Malgré les efforts des trois
interviewers, l’animateur Laurent Ruquier et ses deux chroniqueurs,
Natacha Polony et Aymeric Caron, qui avaient potassé les dossiers
très complexes dans lesquels apparaît Takieddine, n’ont pas
réussi à empêcher l’homme d’affaires de transformer l’émission
en tribune à sa thèse et pour sa défense.
En venant dans l’émission, Ziad
Takieddine savait qu’il pouvait mettre les téléspectateurs et les
rieurs de son côté, à condition de se contrôler et de sortir
quelques petites phrases sans doute soigneusement préparées avec
son avocat, du type : « Je veux que la France sauve son honneur »...
Il lui fallait surtout éviter à tout
prix de reproduire les images désastreuses de son interview, l’an
dernier, avec un journaliste de l’émission « Special
investigation » de Canal +, au cours de laquelle il avait pété un
câble et insulté son interviewer.
Aux questions sur sa fortune personnelle
en France, estimée à quelque 40 millions d’euros sur lesquels il
n’aurait quasiment pas payé d’impôts, Takieddine répond
calmement avec un démenti que bercy peu très facilement confirmer
ou infirmé.
« 400 millions d’euros
de Kadhafi à Sarkozy »
Au cours de l’émission, l’homme de
l’ombre, qui est sous le coup de trois mises en examen pour
blanchiment d’argent, pour complicité et recel d’abus de biens
sociaux et pour faux témoignage, par L’Etat français, a lancé
quelques affirmations :
-
il confirme bien que l’attentat de
Karachi, qui a coûté la vie à onze ingénieurs français de
l’armement en 2002, était bien lié à l’arrêt du paiement des
rétrocommissions françaises « à des généraux pakistanais ».
-
il a réaffirmé, comme il l’a dit
récemment à la justice, avoir vu les preuves d’un financement
occulte de la campagne de Sarkozy de 2007 par la Libye de Kadhafi, à
hauteur de 400 millions d’euros, et que ces preuves, sous forme de
vidéos, de CD et de documents, seraient dans un coffre hors de
France en attendant que la justice française les demande.
-
il a affirmé avoir organisé « de A
à Z » la libération des infirmières bulgares détenues en Libye,
que Cécilia Sarkozy et Claude Guéant étaient allés récupérer à
Tripoli, premier gros
succès diplomatique de Nicolas Sarkozy en 2007, mais ajoute, contre
toute évidence, qu’il n’a pas négocié les contrats de vente
de matériel
de surveillance français à la Libye, et dit qu’il n’a pas
touché un centime de son implication en Libye.

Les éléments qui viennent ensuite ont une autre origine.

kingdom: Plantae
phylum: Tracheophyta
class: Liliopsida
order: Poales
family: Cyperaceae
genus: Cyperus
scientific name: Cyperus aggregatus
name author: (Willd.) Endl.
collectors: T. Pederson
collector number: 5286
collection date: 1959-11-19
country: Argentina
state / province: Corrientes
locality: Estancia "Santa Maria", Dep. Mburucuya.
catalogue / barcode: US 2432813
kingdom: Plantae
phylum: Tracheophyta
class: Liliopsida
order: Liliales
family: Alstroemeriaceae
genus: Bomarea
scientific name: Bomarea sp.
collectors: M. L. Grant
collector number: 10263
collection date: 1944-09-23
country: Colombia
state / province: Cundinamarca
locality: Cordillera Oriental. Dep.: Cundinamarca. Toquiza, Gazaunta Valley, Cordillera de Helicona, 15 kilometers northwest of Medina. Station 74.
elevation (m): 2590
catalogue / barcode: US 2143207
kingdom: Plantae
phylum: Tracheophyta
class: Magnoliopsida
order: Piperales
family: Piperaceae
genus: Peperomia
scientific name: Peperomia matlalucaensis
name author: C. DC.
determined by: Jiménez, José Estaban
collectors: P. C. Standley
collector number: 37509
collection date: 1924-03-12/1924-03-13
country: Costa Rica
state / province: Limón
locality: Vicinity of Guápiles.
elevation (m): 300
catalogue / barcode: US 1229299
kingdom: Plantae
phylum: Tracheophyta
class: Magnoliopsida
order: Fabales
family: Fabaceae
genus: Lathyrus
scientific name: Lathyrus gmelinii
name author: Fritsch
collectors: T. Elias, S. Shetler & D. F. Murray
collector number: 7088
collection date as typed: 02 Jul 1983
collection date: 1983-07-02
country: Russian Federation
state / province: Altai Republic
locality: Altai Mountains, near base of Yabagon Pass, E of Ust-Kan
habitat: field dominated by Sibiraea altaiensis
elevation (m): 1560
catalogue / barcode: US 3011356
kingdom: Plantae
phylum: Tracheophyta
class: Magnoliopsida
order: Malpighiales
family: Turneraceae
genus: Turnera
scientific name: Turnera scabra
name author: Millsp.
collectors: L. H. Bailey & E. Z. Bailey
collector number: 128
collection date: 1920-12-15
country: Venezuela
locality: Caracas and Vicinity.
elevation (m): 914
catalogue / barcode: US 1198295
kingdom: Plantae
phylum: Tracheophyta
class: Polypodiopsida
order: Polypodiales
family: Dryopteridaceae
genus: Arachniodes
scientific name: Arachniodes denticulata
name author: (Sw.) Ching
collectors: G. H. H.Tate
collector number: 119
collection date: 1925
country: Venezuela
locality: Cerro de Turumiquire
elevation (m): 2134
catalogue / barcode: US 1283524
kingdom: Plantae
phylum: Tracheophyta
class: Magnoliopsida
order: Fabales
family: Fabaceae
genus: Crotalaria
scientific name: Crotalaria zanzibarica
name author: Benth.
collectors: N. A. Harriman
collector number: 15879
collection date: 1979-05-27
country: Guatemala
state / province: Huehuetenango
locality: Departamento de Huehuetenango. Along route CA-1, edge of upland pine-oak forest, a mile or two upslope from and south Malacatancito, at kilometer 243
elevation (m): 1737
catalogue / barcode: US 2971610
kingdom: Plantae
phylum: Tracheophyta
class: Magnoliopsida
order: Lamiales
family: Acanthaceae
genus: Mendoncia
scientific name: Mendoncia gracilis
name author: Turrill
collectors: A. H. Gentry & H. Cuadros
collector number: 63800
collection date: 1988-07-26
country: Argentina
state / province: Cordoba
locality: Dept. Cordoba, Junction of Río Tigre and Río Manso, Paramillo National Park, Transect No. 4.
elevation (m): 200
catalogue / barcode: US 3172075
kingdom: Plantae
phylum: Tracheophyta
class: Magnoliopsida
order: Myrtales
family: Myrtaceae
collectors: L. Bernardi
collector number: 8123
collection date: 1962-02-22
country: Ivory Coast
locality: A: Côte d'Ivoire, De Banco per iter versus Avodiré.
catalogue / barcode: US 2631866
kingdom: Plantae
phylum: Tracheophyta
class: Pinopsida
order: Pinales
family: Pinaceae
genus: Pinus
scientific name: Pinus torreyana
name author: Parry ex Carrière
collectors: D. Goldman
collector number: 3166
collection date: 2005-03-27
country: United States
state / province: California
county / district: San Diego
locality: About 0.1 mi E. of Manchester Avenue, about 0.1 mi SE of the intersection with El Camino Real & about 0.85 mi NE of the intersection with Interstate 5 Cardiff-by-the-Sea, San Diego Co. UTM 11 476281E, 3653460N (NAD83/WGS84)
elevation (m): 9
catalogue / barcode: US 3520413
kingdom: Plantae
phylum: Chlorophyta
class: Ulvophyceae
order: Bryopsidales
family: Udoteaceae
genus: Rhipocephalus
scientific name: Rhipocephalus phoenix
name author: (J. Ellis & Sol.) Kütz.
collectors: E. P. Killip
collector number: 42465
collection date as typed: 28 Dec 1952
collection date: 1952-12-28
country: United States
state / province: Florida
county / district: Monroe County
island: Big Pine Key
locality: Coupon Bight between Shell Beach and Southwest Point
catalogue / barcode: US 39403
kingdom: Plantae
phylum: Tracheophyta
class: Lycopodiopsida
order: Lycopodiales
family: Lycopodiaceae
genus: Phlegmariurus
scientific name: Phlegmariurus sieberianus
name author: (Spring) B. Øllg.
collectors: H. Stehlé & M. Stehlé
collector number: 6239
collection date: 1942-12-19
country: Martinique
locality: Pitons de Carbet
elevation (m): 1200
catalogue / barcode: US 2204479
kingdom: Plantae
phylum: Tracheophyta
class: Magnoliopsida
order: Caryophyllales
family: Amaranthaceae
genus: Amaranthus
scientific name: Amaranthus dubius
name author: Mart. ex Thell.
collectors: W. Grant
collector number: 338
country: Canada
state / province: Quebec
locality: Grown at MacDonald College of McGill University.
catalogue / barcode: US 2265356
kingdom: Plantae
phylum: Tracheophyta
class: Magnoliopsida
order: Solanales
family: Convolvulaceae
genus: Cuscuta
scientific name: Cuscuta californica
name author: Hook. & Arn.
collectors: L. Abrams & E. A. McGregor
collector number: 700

Au passage, Ziad Takieddine a lancé
quelques phrases définitives sur la France corrompue, la France
foutue, la France « Etat mafieux » qui n’arrive « plus à rien
vendre » depuis cinq ans.
Vraisemblablement, cette longue
prestation de Ziad Takieddine est un mélange d’éléments
authentiques et de petits et gros arrangements avec la vérité, au
gré de ses intérêts judiciaires, il est mis en examen et sera
peut-être jugé un jour par une administration d’un état parti
civil.
Et surtout d’un énorme règlement de
compte avec ses ex-associés dans les bas-fonds de notre République,
tous issus de la mouvance Balladur-Sarkozy.
La recherche de la vérité aura sans
doute beaucoup progressé au cours de cette heure d’entretien dans
une émission tardive mais très populaire ou la télévision
publique sort véritablement grandie de cet exercice qui aurait peut
être mérité un cadre plus sérieux . Le débat contradictoire aura
lieu dans les pretoires de la justice française .
On ne peut s’empêcher de repenser à
cette photo-symbole des années SARKOSY/Takieddine : un
Jean-François Copé dans la piscine de son très grand ami, homme
des contrats de l’ombre de France , de la visite d’état
surréaliste du colonel Gadhafi en France.